| Problem to work on |
From the data below, repeat exactly the lines from the line with "mong Us [мод-меню]" to the line with "konsekvens motiverar ett genomtänkt", both included.
[Start of section]
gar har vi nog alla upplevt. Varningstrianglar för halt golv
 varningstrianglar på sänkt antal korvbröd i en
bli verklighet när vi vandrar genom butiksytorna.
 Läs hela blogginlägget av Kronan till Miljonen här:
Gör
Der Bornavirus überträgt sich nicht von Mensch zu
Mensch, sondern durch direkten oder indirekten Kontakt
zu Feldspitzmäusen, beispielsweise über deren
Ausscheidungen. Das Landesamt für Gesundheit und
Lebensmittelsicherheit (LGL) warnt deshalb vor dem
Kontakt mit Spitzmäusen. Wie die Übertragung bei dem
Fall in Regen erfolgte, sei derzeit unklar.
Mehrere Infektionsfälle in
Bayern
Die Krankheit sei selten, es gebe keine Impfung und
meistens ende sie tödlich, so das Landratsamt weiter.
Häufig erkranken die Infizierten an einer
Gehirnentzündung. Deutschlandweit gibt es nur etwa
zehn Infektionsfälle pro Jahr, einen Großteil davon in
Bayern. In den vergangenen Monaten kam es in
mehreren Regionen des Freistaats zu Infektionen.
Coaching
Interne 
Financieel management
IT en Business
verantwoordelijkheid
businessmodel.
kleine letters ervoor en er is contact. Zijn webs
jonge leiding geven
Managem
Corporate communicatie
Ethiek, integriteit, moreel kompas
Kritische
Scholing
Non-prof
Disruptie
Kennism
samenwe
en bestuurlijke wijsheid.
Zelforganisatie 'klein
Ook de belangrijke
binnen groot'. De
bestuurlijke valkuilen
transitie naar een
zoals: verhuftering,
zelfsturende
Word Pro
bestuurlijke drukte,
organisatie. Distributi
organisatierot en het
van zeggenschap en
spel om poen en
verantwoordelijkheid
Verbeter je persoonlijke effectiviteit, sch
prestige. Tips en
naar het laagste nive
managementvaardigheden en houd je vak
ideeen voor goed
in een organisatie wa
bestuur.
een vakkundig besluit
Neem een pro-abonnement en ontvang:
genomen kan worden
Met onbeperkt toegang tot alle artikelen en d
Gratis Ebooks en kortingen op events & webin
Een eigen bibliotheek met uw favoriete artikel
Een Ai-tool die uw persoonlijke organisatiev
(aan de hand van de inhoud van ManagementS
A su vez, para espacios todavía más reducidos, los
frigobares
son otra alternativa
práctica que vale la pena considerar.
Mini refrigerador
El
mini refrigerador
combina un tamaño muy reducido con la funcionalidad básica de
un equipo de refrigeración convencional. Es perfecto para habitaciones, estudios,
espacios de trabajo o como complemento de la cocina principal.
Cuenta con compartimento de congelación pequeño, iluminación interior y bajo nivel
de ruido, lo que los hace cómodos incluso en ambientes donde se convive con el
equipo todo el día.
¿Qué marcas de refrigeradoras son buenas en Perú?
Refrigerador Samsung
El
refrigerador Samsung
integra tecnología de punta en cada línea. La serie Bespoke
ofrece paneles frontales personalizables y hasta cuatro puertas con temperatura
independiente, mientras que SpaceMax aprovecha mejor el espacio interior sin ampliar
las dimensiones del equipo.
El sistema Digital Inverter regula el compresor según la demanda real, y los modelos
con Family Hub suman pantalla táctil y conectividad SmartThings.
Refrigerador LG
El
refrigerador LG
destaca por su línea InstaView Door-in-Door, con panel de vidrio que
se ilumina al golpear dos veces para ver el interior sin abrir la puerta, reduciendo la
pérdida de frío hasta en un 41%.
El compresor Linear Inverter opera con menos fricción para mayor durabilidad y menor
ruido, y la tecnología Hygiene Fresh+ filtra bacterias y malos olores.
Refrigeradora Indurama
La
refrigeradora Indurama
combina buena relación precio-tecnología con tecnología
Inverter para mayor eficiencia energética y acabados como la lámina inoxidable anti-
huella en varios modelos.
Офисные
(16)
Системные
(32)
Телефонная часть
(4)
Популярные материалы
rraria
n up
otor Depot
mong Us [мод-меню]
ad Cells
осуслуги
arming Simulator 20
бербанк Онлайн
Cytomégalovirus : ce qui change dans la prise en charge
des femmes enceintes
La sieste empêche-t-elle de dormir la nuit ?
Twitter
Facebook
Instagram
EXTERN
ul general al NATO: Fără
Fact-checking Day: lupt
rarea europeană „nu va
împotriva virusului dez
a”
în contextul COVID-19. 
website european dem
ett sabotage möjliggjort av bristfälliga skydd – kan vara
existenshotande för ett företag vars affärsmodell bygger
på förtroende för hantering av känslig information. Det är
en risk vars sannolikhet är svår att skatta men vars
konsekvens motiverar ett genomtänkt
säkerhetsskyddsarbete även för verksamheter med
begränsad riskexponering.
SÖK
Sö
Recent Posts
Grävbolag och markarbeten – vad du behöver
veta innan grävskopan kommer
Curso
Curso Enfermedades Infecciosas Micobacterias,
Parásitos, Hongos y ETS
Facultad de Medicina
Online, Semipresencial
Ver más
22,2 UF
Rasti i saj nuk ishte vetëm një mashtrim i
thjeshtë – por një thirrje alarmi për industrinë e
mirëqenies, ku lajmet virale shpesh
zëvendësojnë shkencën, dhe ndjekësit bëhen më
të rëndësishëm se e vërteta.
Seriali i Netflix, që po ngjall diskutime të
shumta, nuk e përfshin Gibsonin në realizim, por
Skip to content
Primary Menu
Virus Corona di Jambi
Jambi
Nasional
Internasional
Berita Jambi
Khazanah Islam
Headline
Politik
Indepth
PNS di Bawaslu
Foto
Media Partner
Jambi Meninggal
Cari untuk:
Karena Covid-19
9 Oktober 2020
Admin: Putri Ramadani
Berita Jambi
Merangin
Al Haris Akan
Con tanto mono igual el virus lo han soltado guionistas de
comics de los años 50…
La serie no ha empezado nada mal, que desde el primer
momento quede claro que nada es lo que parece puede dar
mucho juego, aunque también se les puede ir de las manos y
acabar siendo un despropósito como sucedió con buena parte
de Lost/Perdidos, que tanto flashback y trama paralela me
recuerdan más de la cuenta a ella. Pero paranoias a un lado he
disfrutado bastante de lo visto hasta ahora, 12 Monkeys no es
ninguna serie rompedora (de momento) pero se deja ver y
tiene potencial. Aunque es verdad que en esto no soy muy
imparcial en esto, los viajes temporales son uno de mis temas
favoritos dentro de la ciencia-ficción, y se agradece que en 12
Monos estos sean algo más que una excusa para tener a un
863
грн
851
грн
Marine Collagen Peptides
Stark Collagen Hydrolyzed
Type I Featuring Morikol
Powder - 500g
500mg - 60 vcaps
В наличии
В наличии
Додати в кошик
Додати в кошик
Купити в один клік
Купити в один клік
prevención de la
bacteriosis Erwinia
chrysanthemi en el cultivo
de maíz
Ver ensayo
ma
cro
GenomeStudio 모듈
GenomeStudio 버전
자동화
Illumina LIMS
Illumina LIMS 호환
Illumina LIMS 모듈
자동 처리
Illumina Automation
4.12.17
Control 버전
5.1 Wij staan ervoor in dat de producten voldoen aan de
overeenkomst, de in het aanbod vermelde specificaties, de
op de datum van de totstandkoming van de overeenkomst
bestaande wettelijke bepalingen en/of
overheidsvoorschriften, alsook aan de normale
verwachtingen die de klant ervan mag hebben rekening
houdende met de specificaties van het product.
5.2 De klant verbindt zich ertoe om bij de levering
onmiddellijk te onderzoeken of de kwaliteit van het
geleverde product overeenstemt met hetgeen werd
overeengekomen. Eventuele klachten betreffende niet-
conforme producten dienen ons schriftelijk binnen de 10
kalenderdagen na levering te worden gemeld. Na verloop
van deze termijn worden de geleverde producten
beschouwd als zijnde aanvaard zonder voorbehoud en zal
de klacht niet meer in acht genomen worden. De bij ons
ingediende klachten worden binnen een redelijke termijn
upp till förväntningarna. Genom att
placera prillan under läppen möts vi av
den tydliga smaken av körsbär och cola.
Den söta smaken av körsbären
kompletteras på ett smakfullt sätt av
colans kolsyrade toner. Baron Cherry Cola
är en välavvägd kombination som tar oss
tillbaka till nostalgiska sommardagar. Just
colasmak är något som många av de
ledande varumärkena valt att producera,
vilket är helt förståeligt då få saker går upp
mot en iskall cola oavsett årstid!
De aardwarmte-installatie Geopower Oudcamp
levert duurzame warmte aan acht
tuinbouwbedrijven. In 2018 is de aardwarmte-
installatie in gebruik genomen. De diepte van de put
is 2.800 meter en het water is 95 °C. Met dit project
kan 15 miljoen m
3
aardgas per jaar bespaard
[End of section]
| Written answer |
mong Us [мод-меню]
ad Cells
осуслуги
arming Simulator 20
бербанк Онлайн
Cytomégalovirus : ce qui change dans la prise en charge
des femmes enceintes
La sieste empêche-t-elle de dormir la nuit ?
Twitter
Facebook
Instagram
EXTERN
ul general al NATO: Fără
Fact-checking Day: lupt
rarea europeană „nu va
împotriva virusului dez
a”
în contextul COVID-19. 
website european dem
ett sabotage möjliggjort av bristfälliga skydd – kan vara
existenshotande för ett företag vars affärsmodell bygger
på förtroende för hantering av känslig information. Det är
en risk vars sannolikhet är svår att skatta men vars
konsekvens motiverar ett genomtänkt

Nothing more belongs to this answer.